### Supplied passage

On Sun, 09 Mar 2008 14:35:25 GMT
Cecil Moore wrote:
Keith Dysart wrote:
My issue was that you seemed, in that sentence, to be saying
that the reflected energy was dissipated in the source
resistor. But earlier you had stated that was not your claim.
My earlier claim was that the average power in a reflected
wave is dissipated in the source resistor when the forward
wave is 90 degrees out of phase with the reflected wave at
the source resistor. In that earlier claim, I didn't care
to discuss instantaneous power and thus excluded instantaneous
power from that claim.
For instantaneous values, it will be helpful to change the
example while leaving the conditions at the source resistor
unchanged. Here's the earlier example:
Rs Vg Vl
+----/\/\/-----+----------------------+
| 50 ohm |
| 1/8 WL |
Vs 45 degrees 12.5 ohm
100v RMS 50 ohm line Load
| |
| |
+--------------+----------------------+
gnd
Here's the present example:
Rs Vg Vl
+----/\/\/-----+----------------------+
| 50 ohm |
| 1 WL |
Vs 360 degrees 23.5+j44.1
100v RMS 50 ohm line ohm Load
| |
| |
+--------------+----------------------+
gnd
If I haven't made some stupid mistake, the conditions at
the source resistor are identical in both examples. But
in the second example, it is obvious that energy can
be stored in the transmission line during part of a cycle
(thus avoiding dissipation at that instant in time) and be
delivered back to the source resistor during another part
of the cycle (to be dissipated at a later instant in time).
That is the nature of interference energy and is exactly
equal to the difference between the two powers that you
calculated. You neglected to take into account the ability
of the network reactance to temporarily store energy and
dissipate it later in time.
All of the reflected energy is dissipated in the source
resistor, just not at the time you thought it should be.
I think we can all agree to what would happen in the turn off situation following a long period of stable power flow. When the source voltage steps from 100v to 0v, the power on the transmission line reflects to the 50 ohm source resistor and is all absorbed.
On the other hand, in the case of steady power flow, the source is presented with a reactive load of 73.5 + J44.1 ohms. The reactive part of this load results from returning power from the transmission line.
For the resistor Rs, it will have power applied from two sources, the source and the reflected power from the transmission line, i.e., the source power and reflected power are in series when considered in relationship with the resistor Rs. The problem is that 'what looks like two sources to resistor Rs, is really only one source, Vs'.

######
### Provided information

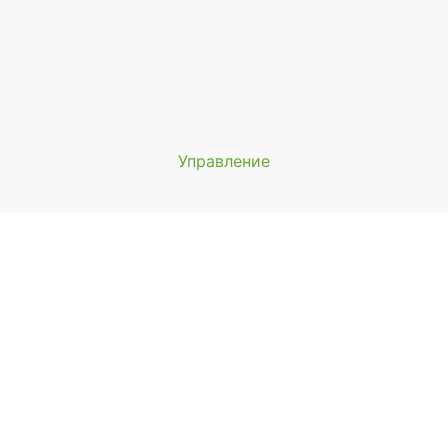
Управление
Мы будем показывать аптеки 
вашего города
Выбор отделения для получения за
айонная аптека №1 ООО "Чукотфармация", г. Анадырь
 Анадырь, ул. Отке, д. 22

######

Please list every distinct impedance or resistance value stated in the transmission-line thread, with its units as given. The records have no connection to the transmission-line thread.

- 50 ohm
- 12.5 ohm
- 23.5+j44.1 ohm
- 73.5 + J44.1 ohms